By Raymond Zhou | China Daily | Updated: 2012-03-14 08:07

Six of China's top filmmakers, including Zhang Yimou and Feng Xiaogang, are calling for cheaper cinema tickets.

It doesn't hurt that the filmmakers are all members of the Chinese People's Political Consultative Conference and have been hounded by a large chorus of journalists.

There is nothing new in their appeal for the greater affordability of their own products. Compared with other industries where bigwigs rationalize higher prices, the directors' stance with consumers sends a breath of fresh air into a business that is big on publicity.

So, how expensive are China's film tickets?

Let me first say that government statistics don't tell half the story. The average rate is laughably low, and must have included tens of millions of free admissions organized by government-run screenings in remote villages.

In urban areas, according to Xu Binbiao, general manager of Pearl River Cinema Circuit, the national average for 2011 was 35 yuan ($5.50), and Guangzhou was slightly higher at 40 yuan.

From my experience, this is the half price that we can get for early shows and Tuesdays, which are half price all day but often sold out.

In the US, an average movie ticket in 2010 cost $7.89.

If you factor in how much people earn, film-going in China is roughly equivalent to a live theater experience in the US in terms of cost-to-income ratio.

And it felt much more expensive a few years ago when everything else carried far lower price tags.

As a matter of fact, film tickets have remained relatively stable over the past decade, or at least that's the perception of a constant moviegoer like me.

The big drop came when half-price tickets were introduced a few years back.

I used to argue for lower prices, but after talking to many exhibitors I'm not so sure now.
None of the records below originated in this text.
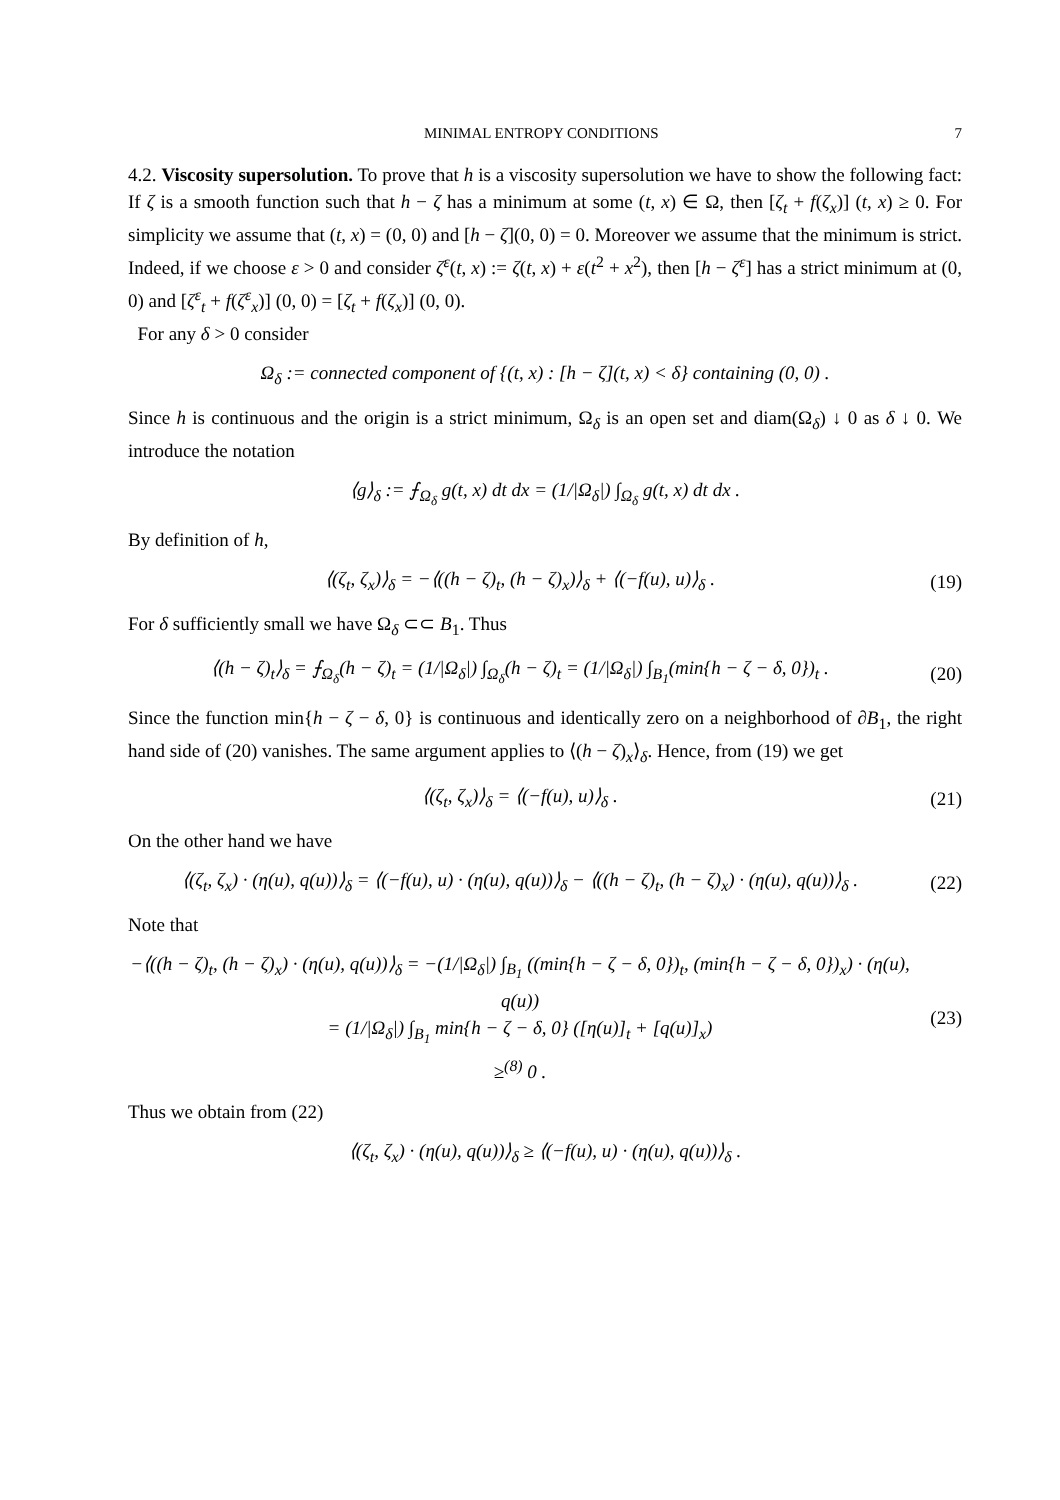MINIMAL ENTROPY CONDITIONS 7
4.2. Viscosity supersolution. To prove that h is a viscosity supersolution we have to show the following fact: If ζ is a smooth function such that h − ζ has a minimum at some (t, x) ∈ Ω, then [ζ<sub>t</sub> + f(ζ<sub>x</sub>)] (t, x) ≥ 0. For simplicity we assume that (t, x) = (0, 0) and [h − ζ](0, 0) = 0. Moreover we assume that the minimum is strict. Indeed, if we choose ε > 0 and consider ζ<sup>ε</sup>(t, x) := ζ(t, x) + ε(t<sup>2</sup> + x<sup>2</sup>), then [h − ζ<sup>ε</sup>] has a strict minimum at (0, 0) and [ζ<sup>ε</sup><sub>t</sub> + f(ζ<sup>ε</sup><sub>x</sub>)] (0, 0) = [ζ<sub>t</sub> + f(ζ<sub>x</sub>)] (0, 0).
For any δ > 0 consider
Ω<sub>δ</sub> := connected component of {(t, x) : [h − ζ](t, x) < δ} containing (0, 0) .
Since h is continuous and the origin is a strict minimum, Ω<sub>δ</sub> is an open set and diam(Ω<sub>δ</sub>) ↓ 0 as δ ↓ 0. We introduce the notation
⟨g⟩<sub>δ</sub> := ⨍<sub>Ω<sub>δ</sub></sub> g(t, x) dt dx = (1/|Ω<sub>δ</sub>|) ∫<sub>Ω<sub>δ</sub></sub> g(t, x) dt dx .
By definition of h,
⟨(ζ<sub>t</sub>, ζ<sub>x</sub>)⟩<sub>δ</sub> = −⟨((h − ζ)<sub>t</sub>, (h − ζ)<sub>x</sub>)⟩<sub>δ</sub> + ⟨(−f(u), u)⟩<sub>δ</sub> .
(19)
For δ sufficiently small we have Ω<sub>δ</sub> ⊂⊂ B<sub>1</sub>. Thus
⟨(h − ζ)<sub>t</sub>⟩<sub>δ</sub> = ⨍<sub>Ω<sub>δ</sub></sub>(h − ζ)<sub>t</sub> = (1/|Ω<sub>δ</sub>|) ∫<sub>Ω<sub>δ</sub></sub>(h − ζ)<sub>t</sub> = (1/|Ω<sub>δ</sub>|) ∫<sub>B<sub>1</sub></sub>(min{h − ζ − δ, 0})<sub>t</sub> .
(20)
Since the function min{h − ζ − δ, 0} is continuous and identically zero on a neighborhood of ∂B<sub>1</sub>, the right hand side of (20) vanishes. The same argument applies to ⟨(h − ζ)<sub>x</sub>⟩<sub>δ</sub>. Hence, from (19) we get
⟨(ζ<sub>t</sub>, ζ<sub>x</sub>)⟩<sub>δ</sub> = ⟨(−f(u), u)⟩<sub>δ</sub> . (21)
On the other hand we have
⟨(ζ<sub>t</sub>, ζ<sub>x</sub>) · (η(u), q(u))⟩<sub>δ</sub> = ⟨(−f(u), u) · (η(u), q(u))⟩<sub>δ</sub> − ⟨((h − ζ)<sub>t</sub>, (h − ζ)<sub>x</sub>) · (η(u), q(u))⟩<sub>δ</sub> .
(22)
Note that
−⟨((h − ζ)<sub>t</sub>, (h − ζ)<sub>x</sub>) · (η(u), q(u))⟩<sub>δ</sub> = −(1/|Ω<sub>δ</sub>|) ∫<sub>B<sub>1</sub></sub> ((min{h − ζ − δ, 0})<sub>t</sub>, (min{h − ζ − δ, 0})<sub>x</sub>) · (η(u), q(u))
= (1/|Ω<sub>δ</sub>|) ∫<sub>B<sub>1</sub></sub> min{h − ζ − δ, 0} ([η(u)]<sub>t</sub> + [q(u)]<sub>x</sub>)
≥<sup>(8)</sup> 0 .
(23)
Thus we obtain from (22)
⟨(ζ<sub>t</sub>, ζ<sub>x</sub>) · (η(u), q(u))⟩<sub>δ</sub> ≥ ⟨(−f(u), u) · (η(u), q(u))⟩<sub>δ</sub> .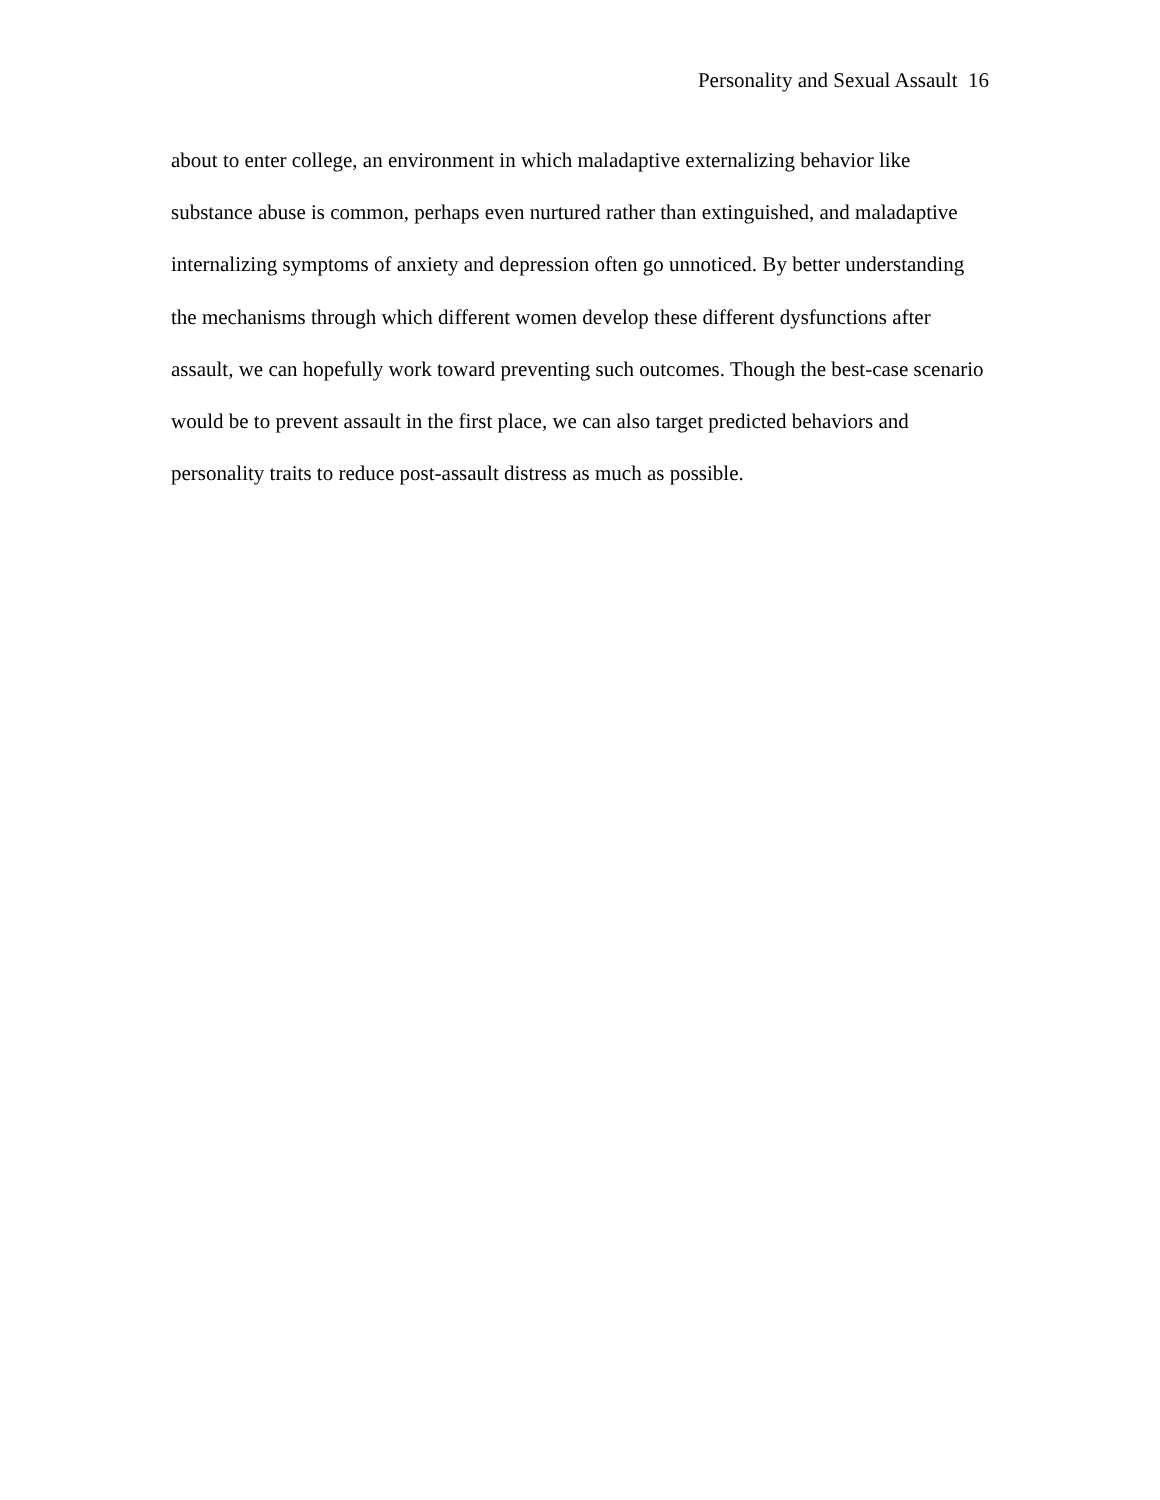Personality and Sexual Assault 16
about to enter college, an environment in which maladaptive externalizing behavior like substance abuse is common, perhaps even nurtured rather than extinguished, and maladaptive internalizing symptoms of anxiety and depression often go unnoticed. By better understanding the mechanisms through which different women develop these different dysfunctions after assault, we can hopefully work toward preventing such outcomes. Though the best-case scenario would be to prevent assault in the first place, we can also target predicted behaviors and personality traits to reduce post-assault distress as much as possible.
Chinese cinemas - the multiplexes, not the old-fashioned auditoriums - tend to be located in new shopping malls. This is prime real estate and expensive to rent. In addition, property owners constantly raise rents in sync with the good tidings of the film industry.

Exhibitors are squeezed, and they in turn squeeze the filmmakers. Both Zhang and Feng had their distribution companies raise the minimum price for their latest releases because exhibitors are said to share earnings based on that figure.

It sounds unfair, but filmmakers who invested in the cinema chain business are not complaining. As with television programs or supermarkets, the sales platform controls the largest stake of profits. That leaves filmmakers with a much slimmer margin.

And booms invariably leads to bubbles, which are surfacing in star salaries more than anything else. There is so much money flowing into showbiz that stars are commanding ridiculous sums for often brief appearances, such as 1 million yuan for one episode of a television drama, which may take two days to shoot.

For Zhang and Feng, it is easier to point the finger at the cinema chains than at thespians with inflated egos. As a matter of fact, the ticking bomb lies much closer to them. If Zhang's Flowers of War cost 600 million yuan last year as reported, it was simply too expensive to make. The so-called above-line expenses, that is, salaries for the creative team, made up such a hefty piece of the budget that it was out of whack with common sense.

There should be a two-pronged strategy to keep the film business healthy: One is to make it harder for speculators to harm the business by bumping up star salaries and turning out awful flicks, and the other is to distribute a higher share of the box office to producers.

The government can help by reducing or eliminating its 5-percent cut from every ticket for the "film fund". Five percent is a reasonable profit margin for many healthy businesses, and is a big burden on this business.